"Son ırmak kuruduğunda, son ağaç yok olduğunda, son balık öldüğünde, beyaz adam paranın yenmeyecek bir şey olduğunu anlayacak"

13 Mayıs 2010 Perşembe

İsim Değiştirme Hastalığı


İşin suyunu çıkartıp birde üstüne limon sıkmakta üstümüze yok sanırım.

İstanbul Belediyesi ve Meclis Üyeleri verilen bir öneriyi kabul etmişler. Yakında

Taksim meydanın isimi 1 Mayıs Meydanı olarak değiştirilecekmiş.

İlk bakışta çok sempatik gelebilir birçoğuna.

Ama ne alaka diyorum.

Evet ne alaka.

Tamam 1 Mayıs’ın işçi sınıfı için çok büyük bir önemi var.

Ve Türkiye işçi sınıfı içinde Taksim meydanının çok büyük bir anlamı var.

Eğer öyle olmasaydı 30 yıldan beri Taksim Meydanı için verilen mücadele de olmazdı.

Ama nedense bizde bir isim değiştirme hastalığı aldı başını gidiyor.

Doğu ve Güneydoğu da zorla göç ettirilip insanlar, sonrada binlerce yıldan beri yaşadıkları beldelerin, köylerin ve mezralarının ismini değiştirmeyle başladı.

Ama gelinen aşama da artık her yani gelen belediye hızını alamayıp geldiği günün ertesinde gözüne kestirdiği yerlerin isimlerini değiştirmek için adeta bir savaş veriyor.

Ve bu izni bu belediye başkanlarına ve belediye meclis üyelerine kanunlar neden verir onu da anlamış değilim.

Binlerce yıldan beri süre gelen isimler kime rahatsızlık verir de isimlerini değiştirmek için koca koca “adamlar” çok büyük bir iş yapıyormuş gibi, belediye meclis defterlerine altın harflerle yazarlar bunu.

Ama hiç düşünmezler, o değiştirilen ismin bir tarihi özelliği var mı? Neden koyulmuş o isim diye.

Artık değiştirilmeyen cadde ve sokak ismi bile kalmadı. Postacılar bile adresi bulmak için orada yaşayan vatandaşlara sorma ihtiyacı hissediyorlar.

Muhtarlar desen onlar kendinden habersiz ki, sorumlu olduğu sokağın ve caddenin ismini bilisin.

Gelelim Taksim meydanına, neden oraya taksim denmiş.

Taksim Meydanı, İstanbul'un Beyoğlu ilçesinin ve İstanbul kentinin en ünlü meydanıdır.

Meydan adını, eskiden Galata-Beyoğlu ve çevre yerlerinin suyunun "Taksim edildiği" bir yer olduğu içinde oraya Taksim meydanı denmiştir.
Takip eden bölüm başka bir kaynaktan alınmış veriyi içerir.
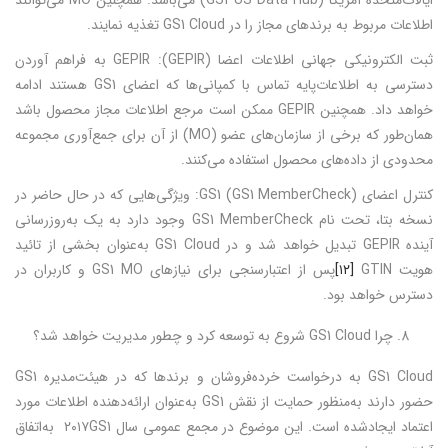
ایالات‌متحده آمریکا (GS1 US Data Hub) می‌باشد. همچنین MO می‌توانند
اطلاعات مربوط به برندهای مجاز را در GS1 Cloud تغذیه نمایند.
ثبت الکترونیکی جهانی اطلاعات اعضا (GEPIR): GEPIR به فراهم آوردن
دسترسی به اطلاعات‌پایه تماس با کمپانی‌ها که اعضای GS1 هستند ادامه
خواهد داد. همچنین GEPIR ممکن است مرجع اطلاعات مجاز محصول باشد
همان‌طور که برخی از سازمان‌های عضو (MO) از آن برای جمع‌آوری مجموعه
محدودی از داده‌های محصول استفاده می‌کنند.
کنترل اعضای GS1 (GS1 MemberCheck): ویژگی‌هایی که در حال حاضر در
نسخه بتا، تحت نام GS1 MemberCheck وجود دارد به یک به‌روزرسانی
آینده GEPIR تبدیل خواهد شد و در GS1 Cloud به‌عنوان بخشی از تائید
هویت GTIN
[۱۲]
پس از اعتبارسنجی برای نیازهای GS1 MO و کاربران در
دسترس خواهد بود.
چرا GS1 Cloud شروع به توسعه کرد و چطور مدیریت خواهد شد؟
GS1 Cloud به درخواست خرده‌فروشان و برندها که در هیئت‌مدیره GS1
حضور دارند به‌منظور حمایت از نقش GS1 به‌عنوان ارائه‌دهنده اطلاعات مورد
اعتماد ایجادشده است. این موضوع در مجمع عمومی سال ۲۰۱۷GS1 به‌اتفاق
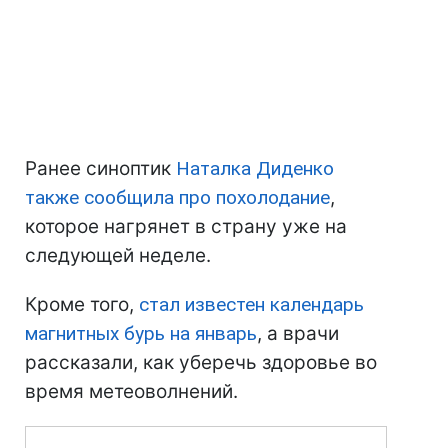
Ранее синоптик
Наталка Диденко
также сообщила про похолодание
,
которое нагрянет в страну уже на
следующей неделе.
Кроме того,
стал известен календарь
магнитных бурь на январь
, а врачи
рассказали, как уберечь здоровье во
время метеоволнений.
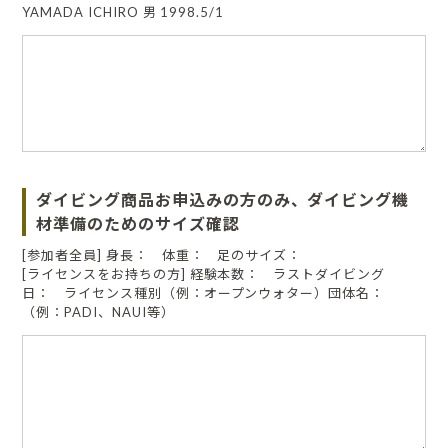
YAMADA ICHIRO 男 1998.5/1
ダイビング商品お申込みの方のみ、ダイビング機
材準備のためのサイズ確認
[参加者全員] 身長： 体重： 足のサイズ：
[ライセンスをお持ちの方] 経験本数： ラストダイビング
日： ライセンス種別（例：オープンウォター）団体名：
（例：PADI、NAUI等）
Yani adını “Taksim Maksemi”n den almıştır.

Adını tarihi bir yaşanmışlıktan almıştır.

Tamam işçi sınıfının çok bedel verdiği bir yerdir, bunu kimse inkar edemez. Ama sadece Taksim meydanında işçi sınıfı bedeller vermemiştir. İşçi sınıfının yaşadığı her yer işçi sınıfının mücadelesi sonucunda az veya çok bir takım bedellerin verildiği yerler olmuştur.

Bu mantıkla baktığımız zaman o zaman her yerin adını değiştirip orada yaşanan bir takım olaylara atfedilerek yeni isimler vermek gerekir ki, bu da abesle iştigalden başka bir şey değildir.

Sonuç olarak; 1 Mayıs İşçi Bayramını nerede olursan ol, anmak için buluşulduğunda zaten herkesin aklına Taksim meydanı geliyor. Ayrıca Taksim meydanının ismini 1 Mayıs Meydanı olarak değiştirmek, Türkiye işçi sınıfına yapılacak olan en büyük kötülük olur.

Kim bilir yapılmak istenen de budur.

Hiç kimse Taksim Meydanını adı değiştirilip 1 Mayıs Meydanı yapıldığında zafer çığlıkları falan atmaya kalkmasın.

Çünkü bu bir zafer olmayacak.

Aksine şimdiye kadar verilen mücadelenin değerini anlamsızlaştıracak. Ölenler Taksim meydanında öldü, 30 yıldan beri verilen mücadelede Taksim Meydanı için verildi. İsmini değiştirmek için değil.